Troisième section : Passage de la métaphysique des mœurs à la critique de la raison pure pratique.

            Kant pose en principe que « le concept de la liberté est la clef de l'explication de l'autonomie de la volonté », car la liberté est une « propriété qu’à la volonté d’être à elle-même sa loi ». La volonté peut agir indépendamment de causes étrangères, c'est la liberté. La liberté agit selon des lois immuables. La liberté de la volonté est donc une autonomie. La volonté est donc en elle-même sa loi (impératif catégorique).

            Il énonce ensuite que « La liberté doit être supposée comme propriété de la volonté de tous les êtres raisonnables ». En effet, la moralité doit être dérivée uniquement de la liberté, or la moralité nous sert de loi, donc la liberté est une propriété de la volonté de tous les êtres raisonnables. Donc la volonté de tout être raisonnable est libre.

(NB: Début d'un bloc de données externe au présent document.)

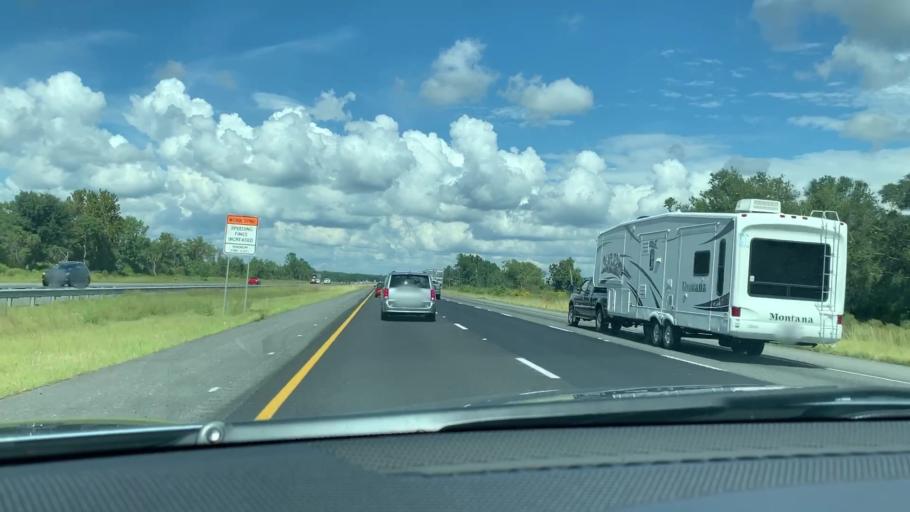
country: US
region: Georgia
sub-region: Camden County
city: Woodbine
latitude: 31.0247
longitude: -81.6566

            L’homme peut être considéré de deux points de vue, comme appartenant au monde sensible et étant soumis aux lois de la nature, et comme appartenant au monde intelligible, étant soumis à des lois fondées uniquement sur la raison. L’homme ayant la faculté de raisonner, il est différent des autres objets. La raison peut distinguer la différence entre le monde intelligible et le monde sensible. L'homme, en tant qu'être du monde sensible, est soumis à l'hétéronomie des lois de la nature ; alors qu'en tant qu'être du monde intelligible, il est soumis aux lois de la raison. Comme l’homme est un être raisonnable, il parvient à faire la distinction entre ces deux mondes. La volonté de l’homme est alors capable de vouloir la loi morale malgré l’influence de la sensibilité.

            La question que se pose ensuite Kant est « Comment un impératif catégorique est-il possible ? » L'homme appartient au monde sensible, il est donc soumis à la loi de l'inclination et des désirs. Mais il appartient aussi au monde intelligible, et est soumis aux règles de la morale. S'il ne faisait partie que du monde intelligible, il n'aurait pas besoin de l'impératif catégorique, car toutes ses actions seraient conformes au devoir moral. Comme il appartient à ces deux mondes, alors un impératif catégorique est possible. « Des impératifs catégoriques sont possibles pour cette raison que l’idée de la liberté me fait membre d’un monde intelligible. »

            La moralité découle donc de la liberté. On peut se poser la question de l’existence de la liberté car d’un coté, nous nous sentons libre, et de l’autre, les lois de la nature nous contraignent. Mais pour Kant, ce n’est pas une contradiction.  Un être qui appartient au monde sensible doit être gouverné par des lois de la nature dont il est indépendant car il appartient aussi au monde intelligible. L'homme sait peu de choses du monde sensible, il ne peut donc pas expliquer comment la liberté est possible : aucune connaissance n'est possible hors des lois de la nature. La liberté n'est qu'une idée, une supposition nécessaire de la raison. La philosophie ne peut donc que réfuter les objections à la liberté. La nécessité de la supposition de la liberté suffit à prouver la légitimité de l’impératif catégorique, il est impossible pour la raison humaine de pousser plus loin l’explication. La liberté n’a donc pour Kant qu’un rôle de supposition nécessaire de la raison.

 

Remarque finale :

            L'homme ne comprend pas la nécessité pratique inconditionnée de l'impératif moral (catégorique), mais comprend son incompréhensibilité, et c'est tout ce que l'on peut exiger d'une philosophie qui s'efforce d'atteindre les limites de la raison humaine.